Beginning January 15, 2013, Saint Vladimir’s Orthodox Theological Seminary will offer an extension course for the public, “The Music and Faith of Arvo Pärt,” taught by Dr. Peter C. Bouteneff, associate professor of Systematic Theology.
Arvo Pärt, whose works rank him as the third most performed composer globally, is an Orthodox Christian of Estonian nationality, and the course will intriguingly combine the study of music with the spirituality and dogma of the Orthodox Christian faith.
“Arvo Pärt draws on his Orthodox Christian roots to compose music that seizes people of all faiths and of none,” observed Dr. Bouteneff. “Through an in-depth study of his music and the sources that directly influence it, this course seeks to deepen appreciation of Pärt’s oeuvre as well as give insight into seminal questions about Orthodox tradition and contemporary culture.”

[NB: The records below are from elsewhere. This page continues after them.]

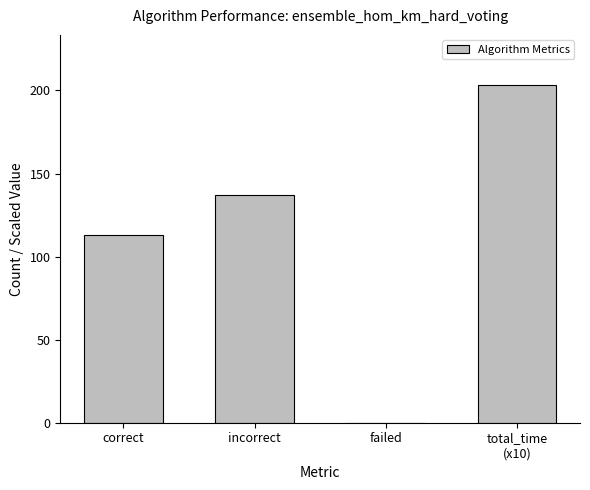

Reading left to right, extract all data points from this chart.

113	137	0	203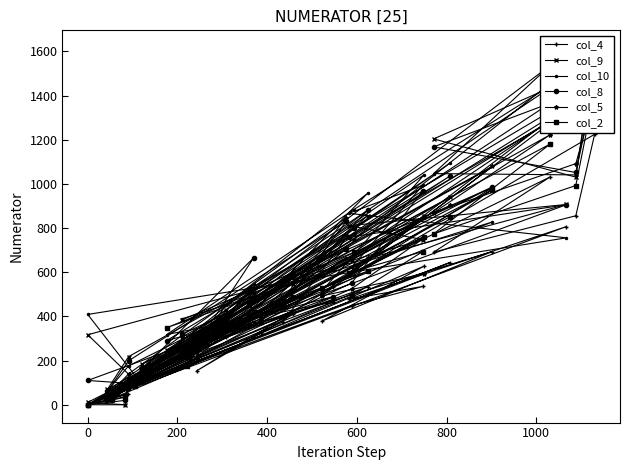

How many values in the col_2 series are below 420?

20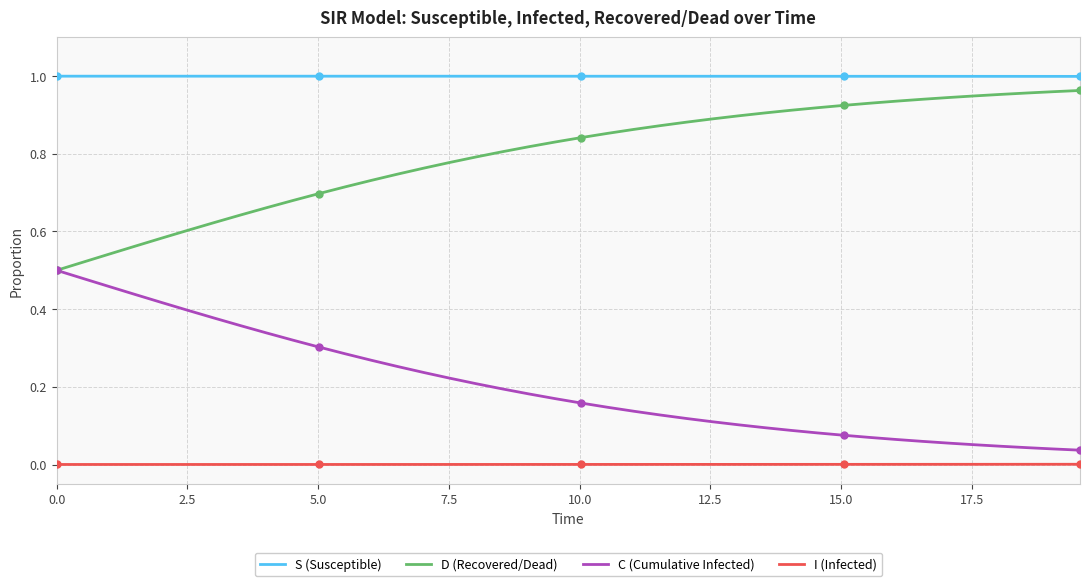

List the series in order of their overall mean, lowest first.

I (Infected), C (Cumulative Infected), D (Recovered/Dead), S (Susceptible)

The course is part of the seminary’s Arvo Pärt Project, an extensive collaboration between the school and the composer that focuses on discerning the Orthodox Christian underpinnings of his work. In his classroom, Dr. Bouteneff will be drawing on two decades of personal study of Pärt’s compositions and his recent intimate conversations with the composer himself.
“This 10-week journey will uncover the composer’s personal history, his musical influences, and his compositions,” continued Dr. Bouteneff. “His works will be studied in terms of his signature technique of tintinnabuli, a system that Pärt himself describes in terms of “suffering and consolation, sins and their forgiveness, human and divine.”
Arvo Pärt’s body of work has resulted in hundreds of CDs, set the mood for major motion pictures, and filled concert halls across the globe. Even non-religious listeners revere his unique compositions, sensing their innate transcendence. Though spiritually rooted in the Orthodox Christian tradition, Pärt’s creations have a universal reach, as music critic Arthur Lubow noted: “His compositions resonate profoundly for the unconverted as well as the faithful” (The New York Times).
The one-credit course, formally titled Liturgical Music 360, will meet on Tuesday evenings (7:30 p.m.–8:45 p.m.), beginning January 15, 2013, and it will run for 10 sessions. Students have the option of taking the course for credit ($438) or audit ($219).
The general public will hae the option to register until January 22, 2013. Currently enrolled students at Saint Vladimir’s must follow normal seminary procedures and deadlines when registering.